Davacı vekili ise … tarihli celsede, müvekkil kurumun yazı cevabına göre zararın davalı tarafından onarım sureti ile giderildiğini, tahkikata devam edilmesine yönelik herhangi bir taleplerinin bulunmadığını, dosyaya sunulan mevcut deliller itibari ile değerlendirme yapılmasını beyan etmiş, dava konusuz kaldığını ve davanın açılmasına davalı sebebiyet verdiğini iddia ederek yargılama giderlerinin davalı üzerinde bırakılmasına karar verilmesini istemiş, davalı vekili ise davanın reddine karar verilmesini talep etmiştir.

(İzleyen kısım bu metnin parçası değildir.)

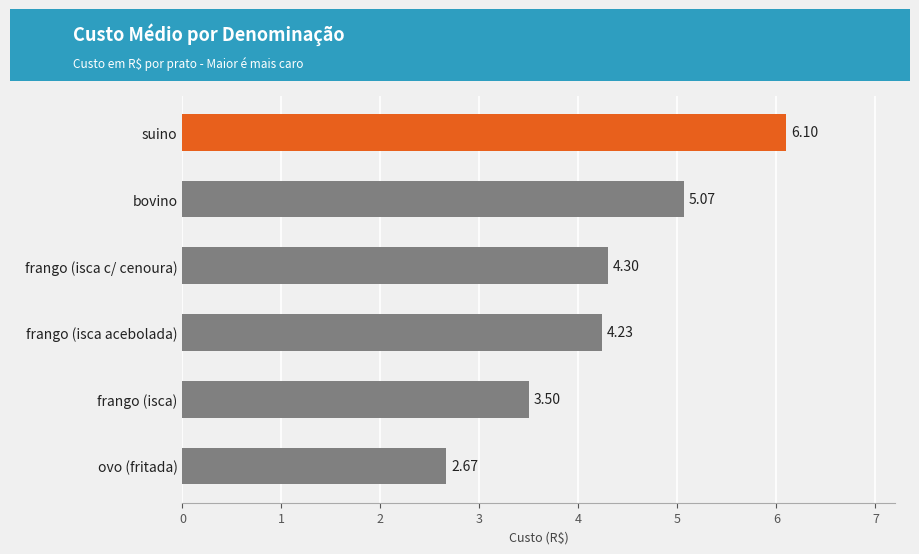

How many bars are there in total?

6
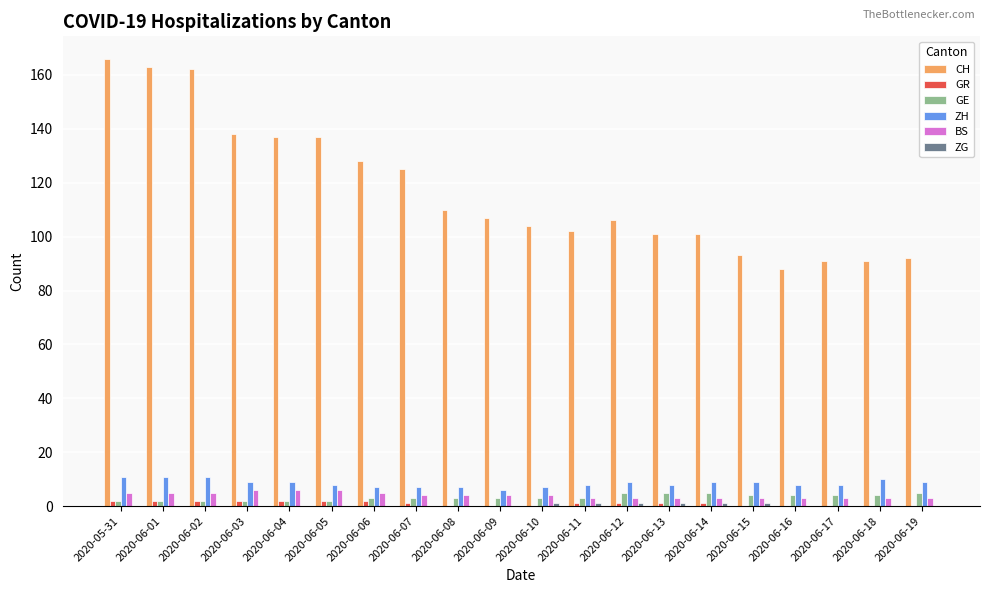

What value does the CH series have at 2020-06-03, to the nearest 5?

140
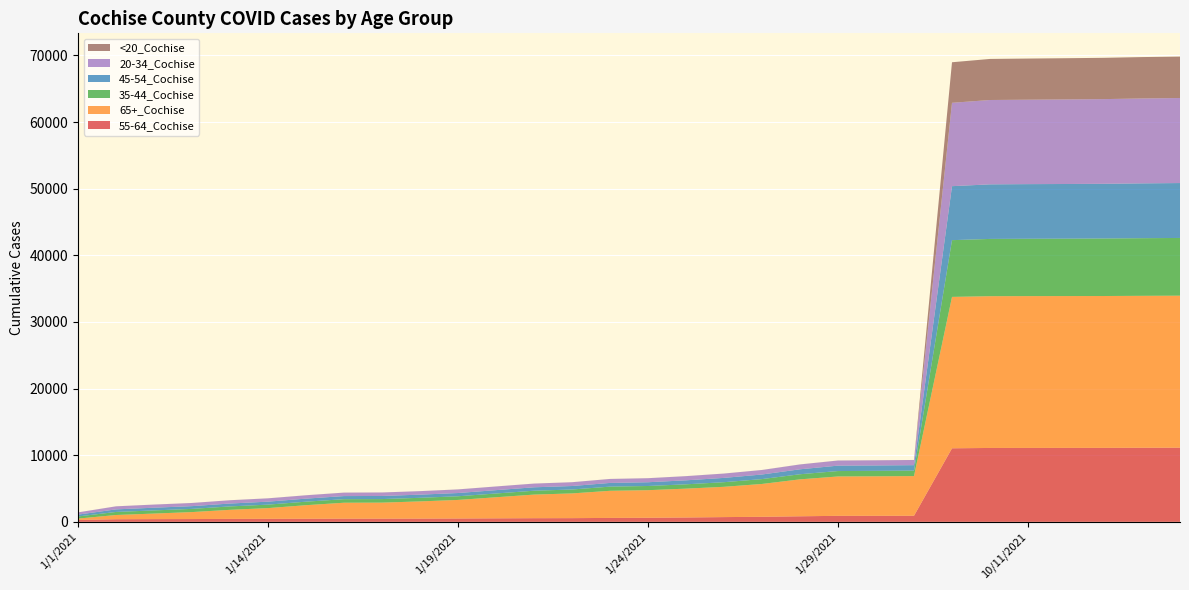

Reading left to right, what are all the values shown in this chart?

55-64_Cochise: 282	391	408	419	444	455	465	477	478	487	502	526	547	555	590	611	654	712	758	834	902	907	914	11038	11090	11095	11100	11103	11120	11134
65+_Cochise: 205	636	834	1047	1359	1608	2035	2392	2405	2581	2786	3164	3543	3711	4069	4141	4330	4546	4929	5542	5909	5927	5954	22725	22778	22786	22789	22793	22804	22811
35-44_Cochise: 322	458	473	479	512	520	527	533	534	539	551	566	580	588	625	629	649	693	730	768	813	818	821	8516	8596	8608	8614	8632	8650	8665
45-54_Cochise: 276	386	407	412	434	447	457	465	468	475	487	502	515	523	557	563	599	647	689	743	812	814	818	8103	8192	8200	8205	8210	8229	8241
20-34_Cochise: 333	454	466	472	491	496	501	516	519	522	539	548	554	567	593	603	624	646	675	725	766	768	773	12514	12660	12674	12694	12712	12746	12764
<20_Cochise: 3	6	6	6	6	6	6	6	6	6	6	6	6	6	6	6	6	7	7	8	8	8	8	6086	6164	6174	6186	6198	6210	6216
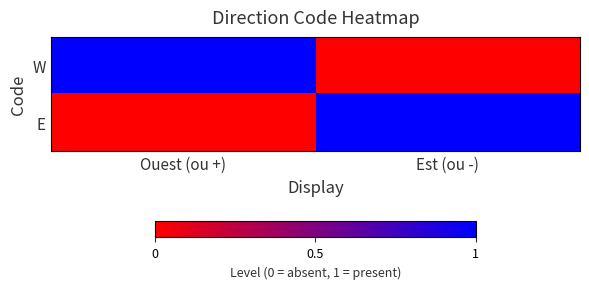

Which series has the largest range (max minus min)?

W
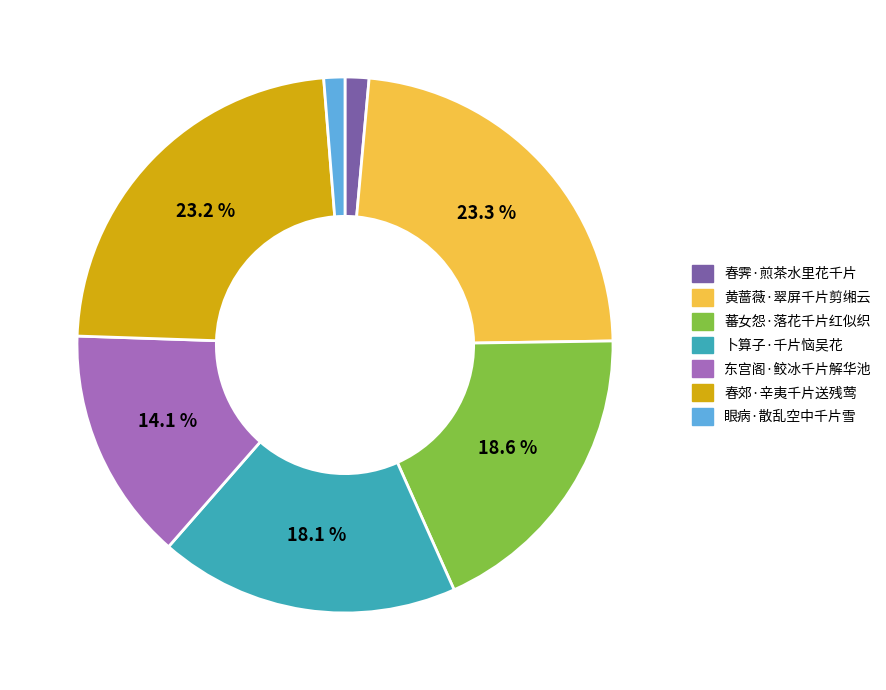

Between 卜算子·千片恼吴花 and 春霁·煎茶水里花千片, which is larger?

卜算子·千片恼吴花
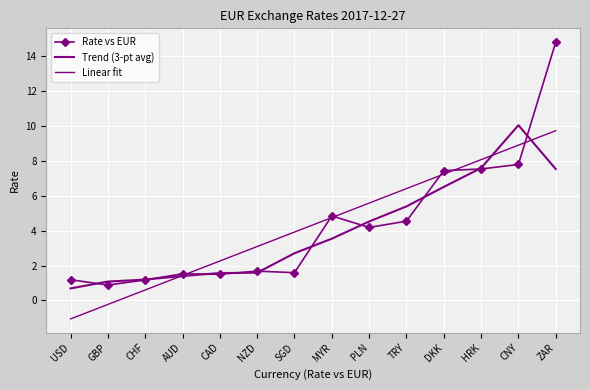

Reading right to left, list all the values displayed in this chart.

Rate vs EUR: 14.8	7.8	7.5	7.4	4.5	4.2	4.8	1.6	1.7	1.5	1.5	1.2	0.9	1.2
Trend (3-pt avg): 7.5	10.0	7.6	6.5	5.4	4.5	3.5	2.7	1.6	1.6	1.4	1.2	1.1	0.7
Linear fit: 9.7	8.9	8.1	7.2	6.4	5.6	4.8	3.9	3.1	2.3	1.4	0.6	-0.2	-1.1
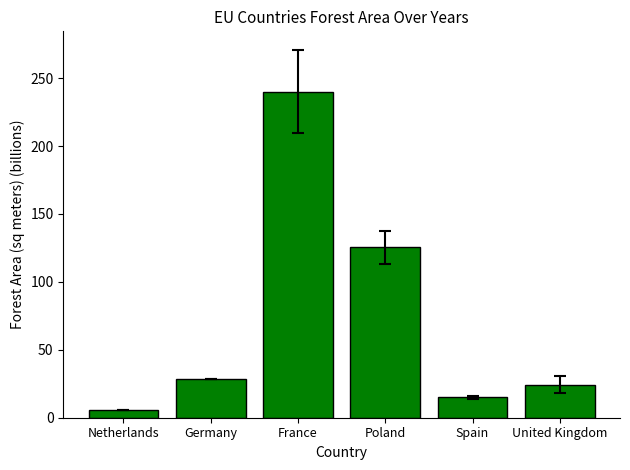

How many values exceed 28?

3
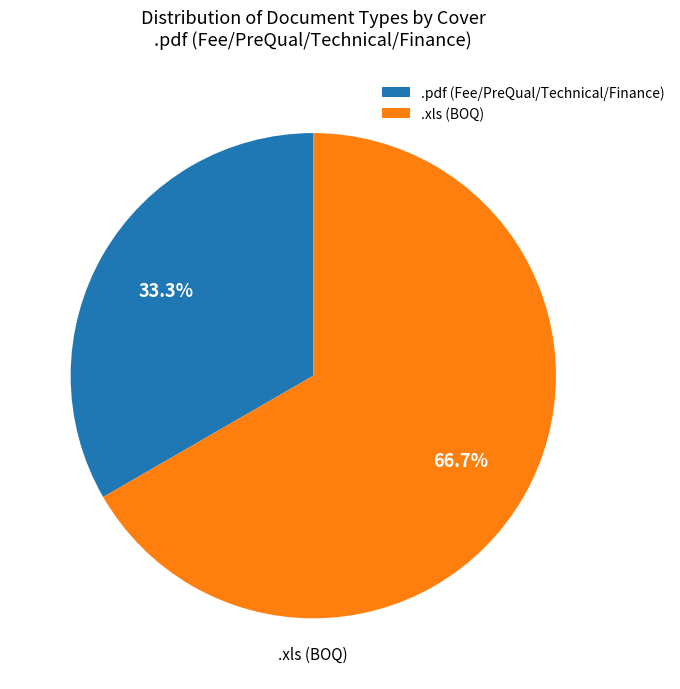

What is the largest slice in the pie chart?

.xls (BOQ)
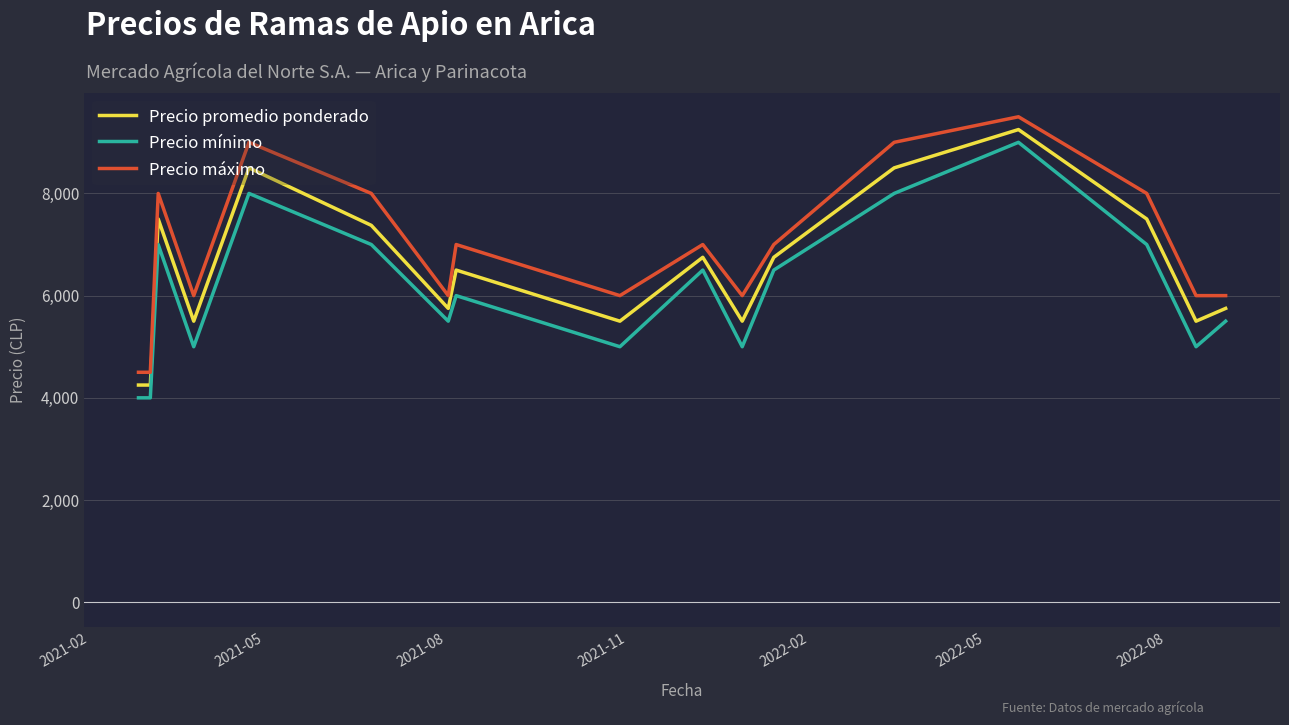

What is the difference between the maximum and minimum values in the Precio máximo series?

5000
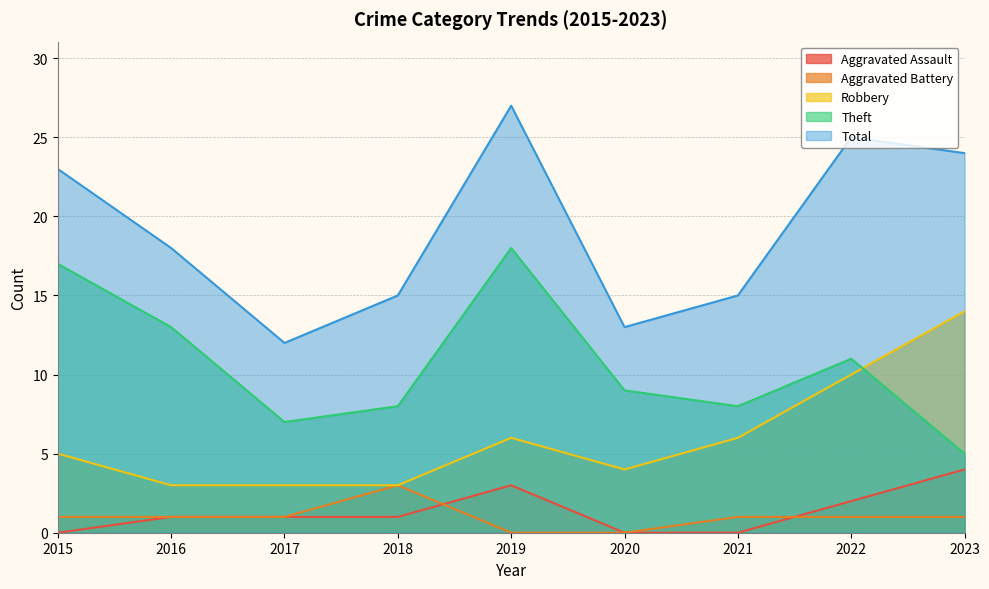

At how many categories does at least one series exceed 2?

9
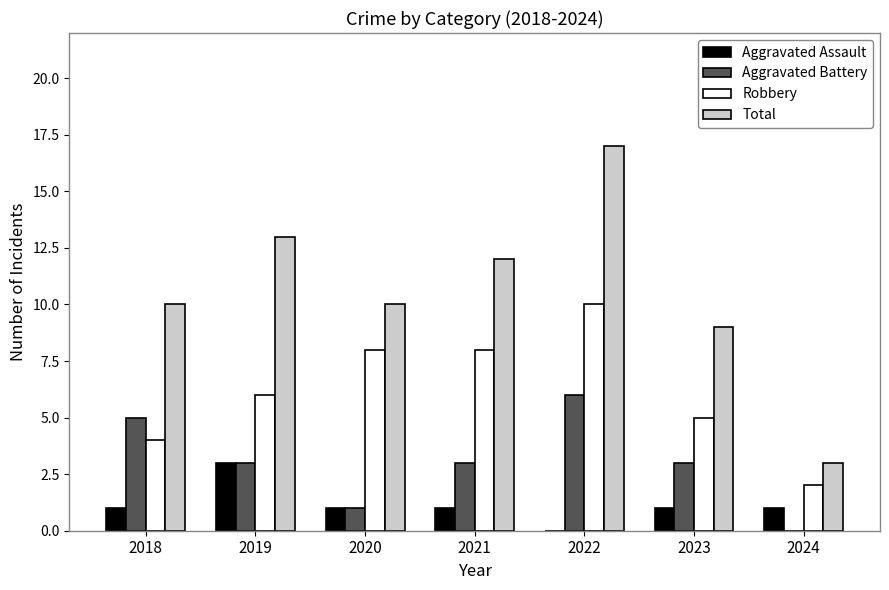

Between 2018 and 2022, which series saw the biggest shift?

Total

Taraf vekillerinin beyanlarından, öncelikle davanın konusuz kalıp kalmadığının tartışılması gerekir. Davacı vekili, davaya konu hasarın davalı tarafından onarım suretiyle giderildiğini beyan etmiş ise de, bu beyan davalı tarafça kabul edilmediği gibi bu hususta dosyaya herhangi bir yazılı delilde sunulmamıştır. Ne var ki, davacı taraf hasarın davalı tarafından giderildiğine ilişkin beyanı ile bağlı olup, hasara yönelik herhangi bir tazminat isteme hakkı bulunmamaktadır. Nitekim bu husus davacının da kabulündedir. Davalı vekilinin hasarın giderilmesine ilişkin müvekkil nezdinde herhangi bir kaydın bulunmadığının bildirilmesi ve verilen kesin süreye rağmen davacı vekili tarafından hasarın dava açılmadan önce mi yoksa sonra mı giderildiğine ilişkin beyanda bulunmaması karşısında davanın konusuz kalmadığı kabul edilmiş, davacı vekilinin hasarın giderildiğine yönelik beyanı dikkate alındığında davacının tazminat talep etme hakkının bulunmadığından davanın reddine karar verilmesi gerekmiş ve aşağıdaki şekilde hüküm kurulmuştur.
HÜKÜM: Gerekçesi Ayrıntılı Olarak Yukarıda Açıklanan Sebeplerle;
1-Davanın REDDİNE,
2-Harçlar Kanunu gereğince alınması gereken 80,70 TL maktu karar ve ilam harcı peşin alındığından bu hususta yeniden karar verilmesine yer olmadığına,
3-Davacı tarafından yapılan yargılama giderlerinin kendi üzerinde bırakılmasına,
4-Davalı tarafından yargılama gideri yapılmadığından bu hususta karar verilmesine yer olmadığına,
5-Davalı kendisini vekil ile temsil ettirdiğinden karar tarihinde yürürlükte bulunan AAÜT gereğince hesaplanan 9.200,00 TL vekalet ücretinin davacıdan tahsili ile davalıya verilmesine,
6-Arabuluculuk aşamasının görüşme sonucunda anlaşamama ile sonuçlandığı anlaşılmakla; 6325 Sayılı HUAK’nun 18/A-13 maddesi ve Arabuluculuk Kanunu Yönetmeliği tarife hükümleri uyarınca Adalet Bakanlığı bütçesinden ödenen 1.560,00 TL arabuluculuk ücretinin davacıdan alınarak hazineye gelir kaydedilmesine,
7-Dosyada mevcut gider avansından bakiye kalan kısmın karar kesinleştiğinde ve talep halinde davacıya iadesine,
Dair, taraf vekillerinin yüzüne karşı, davanın değeri itibariyle kesin olmak üzere verilen karar açıkça okunup usulen anlatıldı.